> **Page**
◇ ◇ ◇ ◇ ◇
MRVL » Topics » Restructuring

These excerpts taken from the MRVL 10-Q filed Jun 11, 2009.

Note 8. Restructuring

During the three months ended May 2, 2009, in response to the challenging economic environment, the Company implemented certain cost reduction measures that included reductions in workforce in all functions of the organization worldwide. As a result, a restructuring charge of $8.3 million was recorded which consisted of $7.4 million of severance and related employee benefits to approximately 300 terminated employees and $0.9 million of equipment and other related charges. This is in addition to the approximately 208 employees who were terminated during the fourth quarter ended January 31, 2009 that resulted in a restructuring charge of $9.7 million, which consisted of $6.6 million of severance and related employee benefits, approximately $2.7 million of charges related to the impairment of abandoned facilities and $0.4 million of other equipment charges. All expenses associated with the Company’s restructuring plans are included in “Restructuring” in the Unaudited Condensed Consolidated Statements of Operations.
◇ ◇ ◇ ◇ ◇
Lines of data

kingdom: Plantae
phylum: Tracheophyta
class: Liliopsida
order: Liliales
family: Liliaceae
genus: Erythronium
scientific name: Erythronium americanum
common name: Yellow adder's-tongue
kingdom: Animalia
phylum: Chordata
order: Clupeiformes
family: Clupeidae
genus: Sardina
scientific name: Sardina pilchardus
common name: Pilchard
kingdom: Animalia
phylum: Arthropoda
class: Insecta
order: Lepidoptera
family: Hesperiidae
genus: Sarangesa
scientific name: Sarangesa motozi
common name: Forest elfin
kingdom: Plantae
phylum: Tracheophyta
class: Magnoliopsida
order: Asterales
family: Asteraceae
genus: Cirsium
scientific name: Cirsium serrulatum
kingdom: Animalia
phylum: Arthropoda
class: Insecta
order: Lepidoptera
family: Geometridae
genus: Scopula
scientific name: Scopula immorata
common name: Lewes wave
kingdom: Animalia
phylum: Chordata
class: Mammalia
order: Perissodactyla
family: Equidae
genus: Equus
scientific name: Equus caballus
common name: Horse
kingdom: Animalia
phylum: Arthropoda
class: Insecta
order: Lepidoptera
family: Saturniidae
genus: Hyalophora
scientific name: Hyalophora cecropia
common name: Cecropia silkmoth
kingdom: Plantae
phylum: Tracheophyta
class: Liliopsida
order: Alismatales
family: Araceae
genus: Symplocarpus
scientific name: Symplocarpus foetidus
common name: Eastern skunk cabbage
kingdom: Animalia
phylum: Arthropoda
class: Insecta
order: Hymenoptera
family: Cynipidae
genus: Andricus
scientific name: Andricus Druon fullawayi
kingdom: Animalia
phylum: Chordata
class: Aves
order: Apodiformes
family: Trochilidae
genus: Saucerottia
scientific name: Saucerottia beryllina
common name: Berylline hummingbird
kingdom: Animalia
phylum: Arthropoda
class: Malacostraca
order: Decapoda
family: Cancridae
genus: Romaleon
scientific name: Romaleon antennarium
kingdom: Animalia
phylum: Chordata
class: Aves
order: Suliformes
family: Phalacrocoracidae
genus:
◇ ◇ ◇ ◇ ◇
> **Parts of the exercise**
A) Condense the paragraph of the restructuring note that begins "During the three months ended May 2, 2009" into a short bulleted list that keeps its main facts.
B) Edit the records from the line containing "genus: Romaleon" down to the end of the records, replacing "scientific name" with "binomial", and give back only those lines.

> **Solutions per task**
A)
- In the three months ended May 2, 2009, the Company responded to the challenging economy with cost cuts, including workforce reductions in all functions worldwide.
- This produced an $8.3 million restructuring charge: $7.4 million in severance and related benefits for about 300 terminated employees, plus $0.9 million in equipment and other charges.
- About 208 employees had already been terminated in the fourth quarter ended January 31, 2009, for a $9.7 million charge: $6.6 million in severance and related benefits, about $2.7 million for impairment of abandoned facilities, and $0.4 million in other equipment charges.
- All restructuring expenses are reported under "Restructuring" in the Unaudited Condensed Consolidated Statements of Operations.

B)
genus: Romaleon
binomial: Romaleon antennarium
kingdom: Animalia
phylum: Chordata
class: Aves
order: Suliformes
family: Phalacrocoracidae
genus:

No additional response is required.